[Document section Boundary: Start]

Abstract

Rett syndrome (RS) is a neurodevelopmental disorder which affects females only and results in severe mental retardation and specific motor and behavioral abnormalities. The majority of RS cases are sporadic, however, familial cases have been documented suggesting that Rett syndrome is a genetic disorder. The familial cases and the exclusive occurrence of the syndrome in females suggest X-linked dominant inheritance with lethality in males, but X-linked or autosomal dominant inheritance with sex-limited expression is also considered. The overall goal of this research proposal is to map and identify the genetic defect in RS. Towards this goal, experiments are designed to investigate the various genetic models for RS. Assuming the X-linkage hypothesis, selected genes within regions concordant in familial RS cases will be evaluated for mutations that lead to loss of function or to inappropriate expression from the inactive X in Rett females. To pursue the identification of the RS mutation irrespective of the model of inheritance or map position, the genomes of RS patients will be compared with those of their parents using representational difference analysis (RDA). Under the hypothesis that sporadic RS cases result from new mutations, RDA is expected to identify de novo mutations/rearrangements. To investigate the hypothesis that RS is an autosomal disorder caused by mutations(s) which have sex-limited penetrance, genetic mapping studies will be carried out in a family with recurrent RS. A genome-wide scan for regions identical-by-descent will identify autosomal candidate regions which may harbor the RS gene. Lastly, to investigate the hypothesis that RS is caused by mutations in a neuronal gene which is sexually-dimorphic, vertebrate homolog(s) of a Drosophila gene expressed exclusively in the brain of female fruitflies (yin) will be identified and characterized. If the vertebrate homolog of yin proves to be sexually-dimorphic in humans, it will be characterized in RS patients by sequence analysis. In summary, a variety of approaches will be pursued to map and identify the RS gene. Identification of the RS gene is crucial for early diagnosis and possibly therapeutic intervention, and for understanding the biology of this developmental disorder.

  Funding Agency

Agency
National Institute of Health (NIH)
Institute
Eunice Kennedy Shriver National Institute of Child Health & Human Development (NICHD)
Type
Research Program Projects (P01)

[Document section Boundary: End]
[Supplied entries Boundary: Start]

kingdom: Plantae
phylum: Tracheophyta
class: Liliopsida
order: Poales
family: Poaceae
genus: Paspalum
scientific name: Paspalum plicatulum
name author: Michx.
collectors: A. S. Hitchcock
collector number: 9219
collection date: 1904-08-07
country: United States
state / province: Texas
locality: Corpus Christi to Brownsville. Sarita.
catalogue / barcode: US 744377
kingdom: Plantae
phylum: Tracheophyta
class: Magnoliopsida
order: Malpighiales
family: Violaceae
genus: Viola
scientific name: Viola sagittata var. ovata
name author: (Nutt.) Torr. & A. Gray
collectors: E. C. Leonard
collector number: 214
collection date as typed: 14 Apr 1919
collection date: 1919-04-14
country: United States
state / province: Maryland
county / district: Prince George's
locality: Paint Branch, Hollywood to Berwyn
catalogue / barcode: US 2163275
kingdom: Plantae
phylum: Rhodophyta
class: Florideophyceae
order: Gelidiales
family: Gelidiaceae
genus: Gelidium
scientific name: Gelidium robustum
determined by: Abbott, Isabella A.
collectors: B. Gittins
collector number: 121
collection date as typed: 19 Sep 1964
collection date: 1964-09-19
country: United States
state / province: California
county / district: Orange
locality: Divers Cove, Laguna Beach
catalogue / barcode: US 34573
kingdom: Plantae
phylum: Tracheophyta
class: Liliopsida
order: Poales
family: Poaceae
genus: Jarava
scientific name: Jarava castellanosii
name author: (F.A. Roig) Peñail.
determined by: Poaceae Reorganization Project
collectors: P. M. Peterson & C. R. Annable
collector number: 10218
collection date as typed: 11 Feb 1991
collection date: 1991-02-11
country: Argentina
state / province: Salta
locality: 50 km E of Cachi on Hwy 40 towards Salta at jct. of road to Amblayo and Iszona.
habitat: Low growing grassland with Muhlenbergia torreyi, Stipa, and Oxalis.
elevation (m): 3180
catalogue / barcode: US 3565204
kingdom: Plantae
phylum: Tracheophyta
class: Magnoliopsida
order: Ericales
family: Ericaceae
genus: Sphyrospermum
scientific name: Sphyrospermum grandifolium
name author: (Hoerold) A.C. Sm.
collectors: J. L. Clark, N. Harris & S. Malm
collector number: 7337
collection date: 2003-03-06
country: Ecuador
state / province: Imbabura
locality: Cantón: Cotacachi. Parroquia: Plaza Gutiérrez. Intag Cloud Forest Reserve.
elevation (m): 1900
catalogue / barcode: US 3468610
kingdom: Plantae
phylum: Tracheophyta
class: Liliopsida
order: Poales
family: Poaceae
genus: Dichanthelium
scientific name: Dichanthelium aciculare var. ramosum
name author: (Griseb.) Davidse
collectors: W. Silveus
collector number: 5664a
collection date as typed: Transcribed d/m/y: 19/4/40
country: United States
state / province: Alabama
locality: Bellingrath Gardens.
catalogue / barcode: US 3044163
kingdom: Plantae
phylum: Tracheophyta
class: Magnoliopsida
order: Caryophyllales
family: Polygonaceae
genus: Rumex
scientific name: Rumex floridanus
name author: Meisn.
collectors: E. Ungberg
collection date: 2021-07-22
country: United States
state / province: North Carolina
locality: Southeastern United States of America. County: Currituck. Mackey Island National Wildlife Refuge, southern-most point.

[Supplied entries Boundary: End]

→ Your goal
Render this sentence from the Rett syndrome abstract in Spanish: "The overall goal of this research proposal is to map and identify the genetic defect in RS."

→ Answer section
El objetivo general de esta propuesta de investigación es mapear e identificar el defecto genético en el RS.